Florida's AIDS Drug Assistance Program was on track to run out of money to treat 6,500 of its 10,000 patients by early February. Now, in an unprecedented arrangement, AIDS drug manufacturers have agreed to a one-time bail-out for these ADAP clients through the fiscal year beginning April 1, advocates said Tuesday. Florida is grateful for the help, said Tom Liberti, the state Department of Health's AIDS chief.
"They were up against the wall," said Murray Penner, deputy executive director of the National Alliance of State & Territorial AIDS Directors (NASTAD), which helped negotiate the agreement. Without the help, Florida lacked about $14 million for ADAP coverage through the current fiscal year, leaving the 6,500 clients without treatment.
Under the agreement, five drug manufacturers will donate $14 million worth of drugs to the South Carolina-based non-profit Welvista, which will coordinate their distribution to ADAP clients, Penner said. "This is a one-time, emergency, not-to-be-repeated transaction," said Penner. He noted the companies involved were initially reluctant to participate, fearing this might encourage other states to underfund their ADAPs.

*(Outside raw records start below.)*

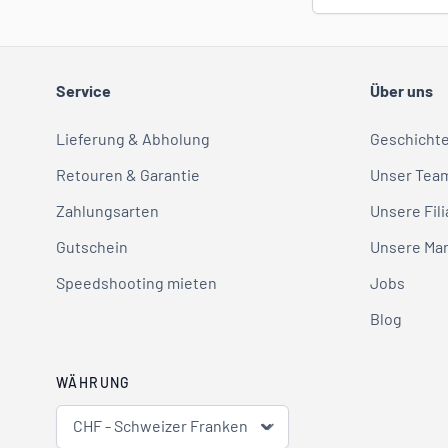
Service
Über uns
Lieferung & Abholung
Geschicht
Retouren & Garantie
Unser Tea
Zahlungsarten
Unsere Fili
Gutschein
Unsere Ma
Speedshooting mieten
Jobs
Blog
WÄHRUNG
CHF - Schweizer Franken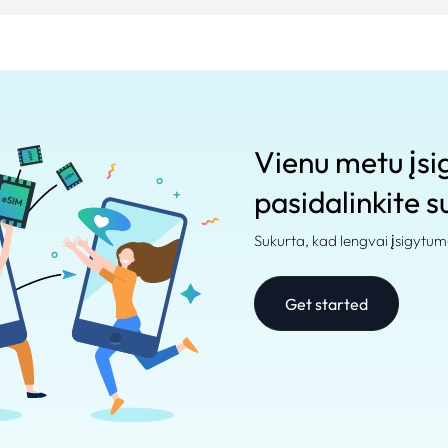
Vienu metu įsig
pasidalinkite su
Sukurta, kad lengvai įsigytum
Get started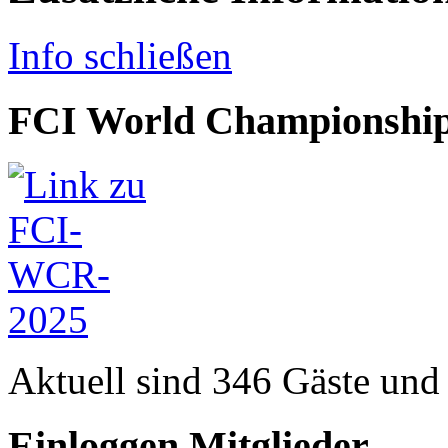
Info schließen
FCI World Championship
Aktuell sind 346 Gäste und 
Einloggen Mitglieder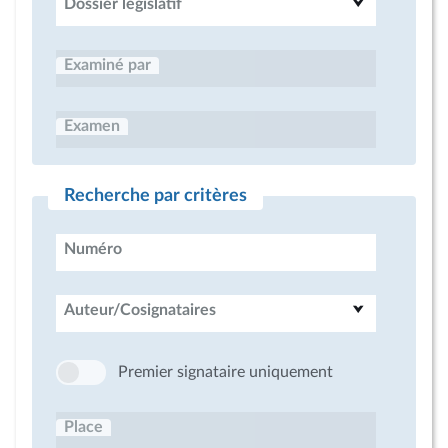
Dossier législatif
Examiné par
Examen
Recherche par critères
Numéro
Auteur/Cosignataires
Premier signataire uniquement
Place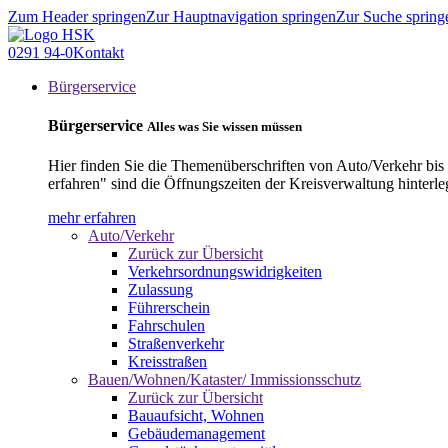
Zum Header springen
Zur Hauptnavigation springen
Zur Suche spring
0291 94-0
Kontakt
Bürgerservice
Bürgerservice
Alles was Sie wissen müssen
Hier finden Sie die Themenüberschriften von Auto/Verkehr bis
erfahren" sind die Öffnungszeiten der Kreisverwaltung hinterle
mehr erfahren
Auto/Verkehr
Zurück zur Übersicht
Verkehrsordnungswidrigkeiten
Zulassung
Führerschein
Fahrschulen
Straßenverkehr
Kreisstraßen
Bauen/Wohnen/Kataster/ Immissionsschutz
Zurück zur Übersicht
Bauaufsicht, Wohnen
Gebäudemanagement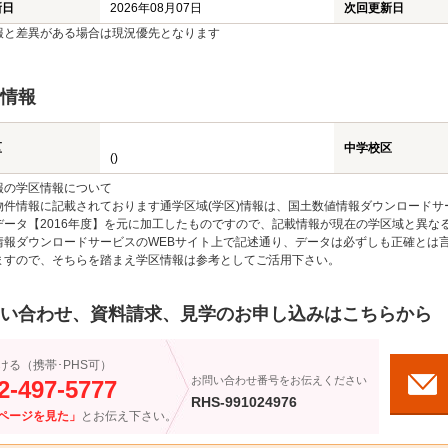
新日
2026年08月07日
次回更新日
報と差異がある場合は現況優先となります
情報
区
中学校区
()
報の学区情報について
物件情報に記載されております通学区域(学区)情報は、国土数値情報ダウンロードサ
データ【2016年度】を元に加工したものですので、記載情報が現在の学区域と異な
情報ダウンロードサービスのWEBサイト上で記述通り、データは必ずしも正確とは言
ますので、そちらを踏まえ学区情報は参考としてご活用下さい。
い合わせ、資料請求、見学のお申し込みはこちらから
ける（携帯･PHS可）
お問い合わせ番号をお伝えください
2-497-5777
RHS-991024976
ページを見た」
とお伝え下さい。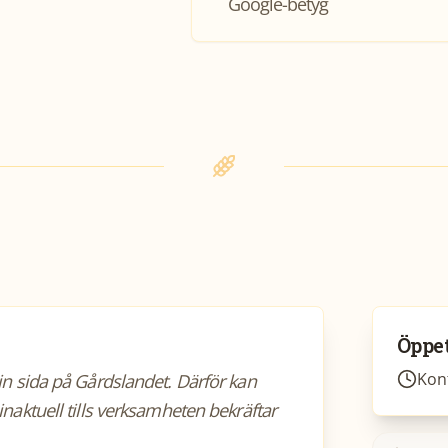
Google-betyg
Öppet
Kont
sin sida på Gårdslandet. Därför kan
inaktuell tills verksamheten bekräftar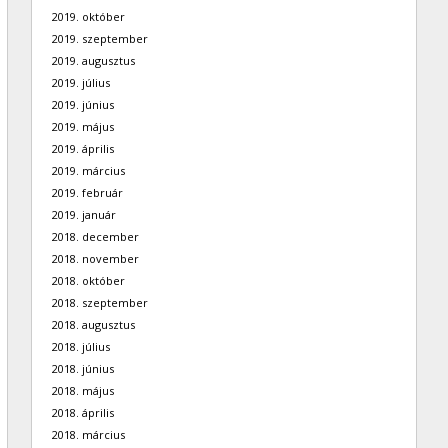
2019. október
2019. szeptember
2019. augusztus
2019. július
2019. június
2019. május
2019. április
2019. március
2019. február
2019. január
2018. december
2018. november
2018. október
2018. szeptember
2018. augusztus
2018. július
2018. június
2018. május
2018. április
2018. március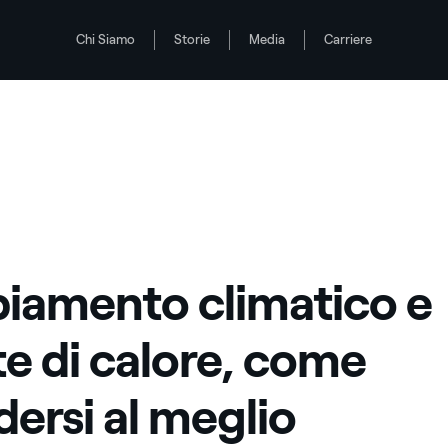
Chi Siamo
Storie
Media
Carriere
rsi al meglio
amento climatico e
e di calore, come
dersi al meglio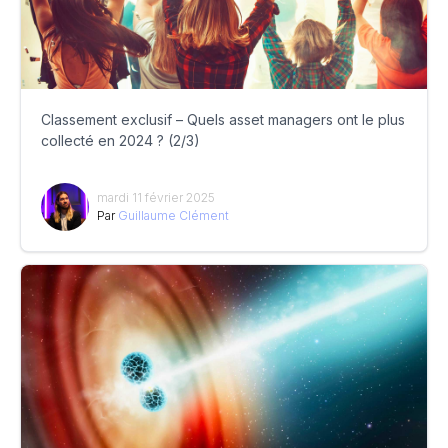
Classement exclusif – Quels asset managers ont le plus
collecté en 2024 ? (2/3)
mardi 11 février 2025
Par
Guillaume Clément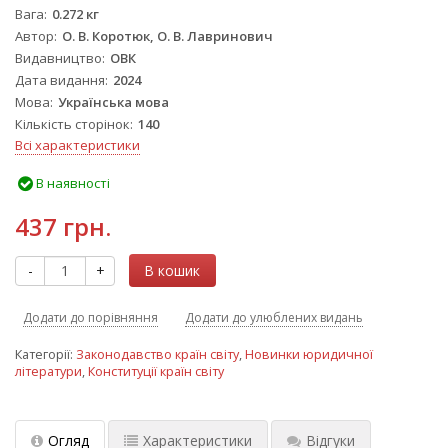
Вага
0.272 кг
Автор
О. В. Коротюк, О. В. Лавринович
Видавництво
ОВК
Дата видання
2024
Мова
Українська мова
Кількість сторінок
140
Всі характеристики
В наявності
437 грн.
-
+
В кошик
Додати до порівняння
Додати до улюблених видань
Категорії:
Законодавство країн світу
,
Новинки юридичної
літератури
,
Конституції країн світу
Огляд
Характеристики
Відгуки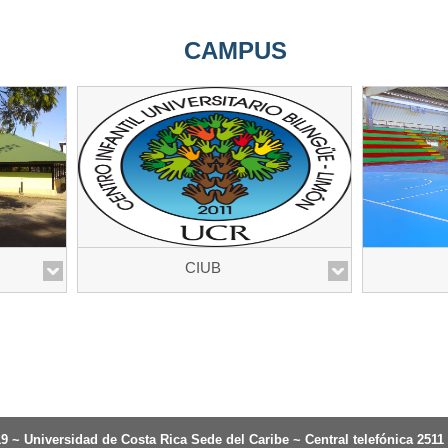
CAMPUS
CIUB
9 ~ Universidad de Costa Rica Sede del Caribe ~ Central telefónica 2511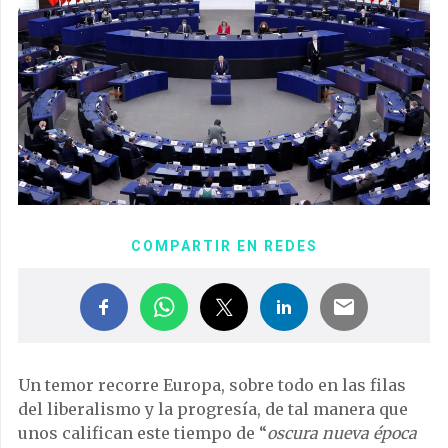
COMPARTIR EN REDES
Un temor recorre Europa, sobre todo en las filas
del liberalismo y la progresía, de tal manera que
unos califican este tiempo de “
oscura nueva época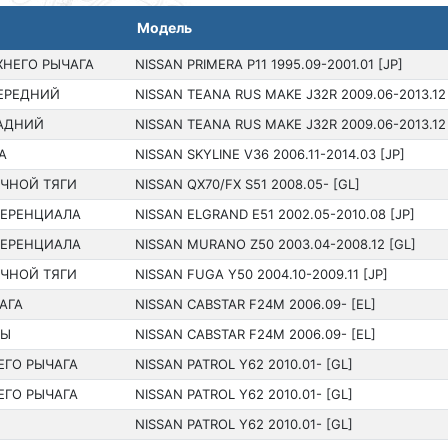
Модель
ХНЕГО РЫЧАГА
NISSAN PRIMERA P11 199­5.09-2001.01 [JP]
ЕРЕДНИЙ
NISSAN TEANA RUS MAKE J32R 2009.06-2013.12 
АДНИЙ
NISSAN TEANA RUS MAKE J32R 2009.06-2013.12 
А
NISSAN SKYLINE V36 200­6.11-2014.03 [JP]
ЧНОЙ ТЯГИ
NISSAN QX70/FX S51 200­8.05- [GL]
ФЕРЕНЦИАЛА
NISSAN ELGRAND E51 200­2.05-2010.08 [JP]
ФЕРЕНЦИАЛА
NISSAN MURANO Z50 200­3.04-2008.12 [GL]
ЧНОЙ ТЯГИ
NISSAN FUGA Y50 200­4.10-2009.11 [JP]
АГА
NISSAN CABSTAR F24M 2006.09- [EL]
РЫ
NISSAN CABSTAR F24M 2006.09- [EL]
ЕГО РЫЧАГА
NISSAN PATROL Y62 201­0.01- [GL]
ЕГО РЫЧАГА
NISSAN PATROL Y62 201­0.01- [GL]
NISSAN PATROL Y62 201­0.01- [GL]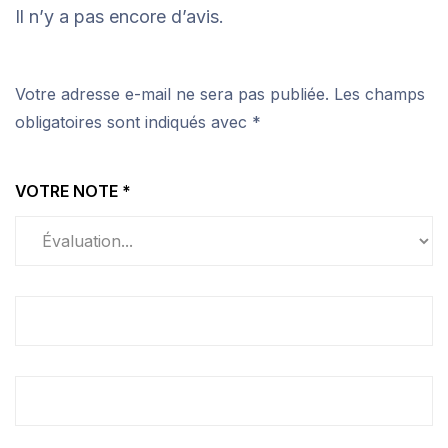
Il n’y a pas encore d’avis.
Votre adresse e-mail ne sera pas publiée.
Les champs
obligatoires sont indiqués avec
*
VOTRE NOTE
*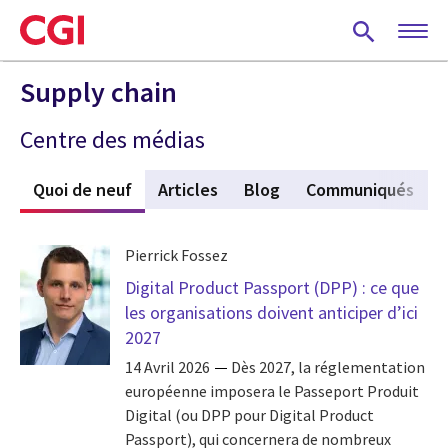
Skip
to
main
content
Supply chain
Centre des médias
Quoi de neuf
(active tab)
Articles
Blog
Communiqués
Pierrick Fossez
Digital Product Passport (DPP) : ce que
les organisations doivent anticiper d’ici
2027
14 Avril 2026
Dès 2027, la réglementation
européenne imposera le Passeport Produit
Digital (ou DPP pour Digital Product
Passport), qui concernera de nombreux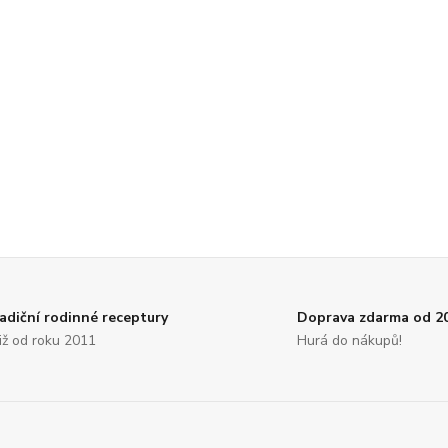
adiční rodinné receptury
Doprava zdarma od 2
. již od roku 2011
Hurá do nákupů!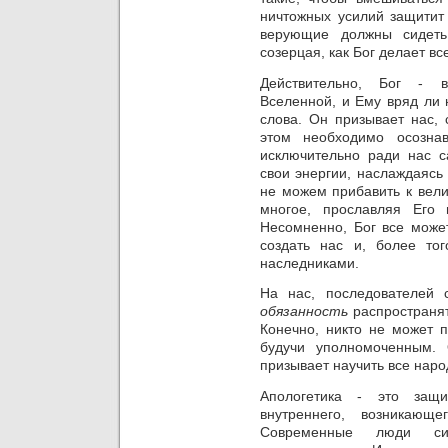
ничтожных усилий защитит 
верующие должны сидеть
созерцая, как Бог делает вс
Действительно, Бог - 
Вселенной, и Ему вряд ли
слова. Он призывает нас, 
этом необходимо осозна
исключительно ради нас с
свои энергии, наслаждаясь
не можем прибавить к вел
многое, прославляя Его
Несомненно, Бог все може
создать нас и, более то
наследниками.
На нас, последователей 
обязанность
распространят
Конечно, никто не может п
будучи уполномоченным.
призывает научить все наро
Апологетика - это защи
внутреннего, возникающ
Современные люди си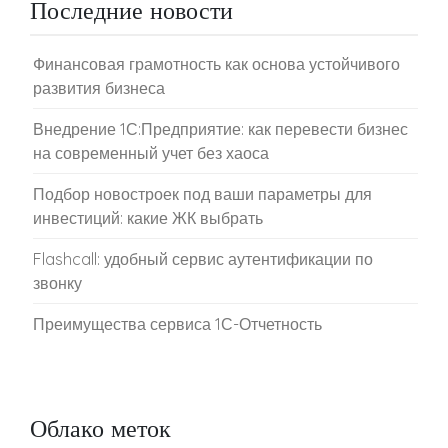
Последние новости
Финансовая грамотность как основа устойчивого
развития бизнеса
Внедрение 1С:Предприятие: как перевести бизнес
на современный учет без хаоса
Подбор новостроек под ваши параметры для
инвестиций: какие ЖК выбрать
Flashcall: удобный сервис аутентификации по
звонку
Преимущества сервиса 1С-Отчетность
Облако меток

Due to Florida ADAP's ongoing budget shortfall relative to demand, officials established a waiting list last summer, cut the range of drugs covered, and dropped 350 patients under lower income eligibility criteria. As of Jan. 20, 2,879 HIV/AIDS patients seeking enrollment into ADAP had been placed on the waiting list.
Federal funding of Florida's ADAP was flat last year, at about $83 million. Coping with a tighter budget, state legislators cut Florida's share in the program by $1 million, to $9.5 million. The Legislature and Gov. Rick Scott need to address the ADAP budget shortfall and waiting list, Penner said, adding, "Florida dodged the bullet, short-term. I would not say that the answers are there long-term."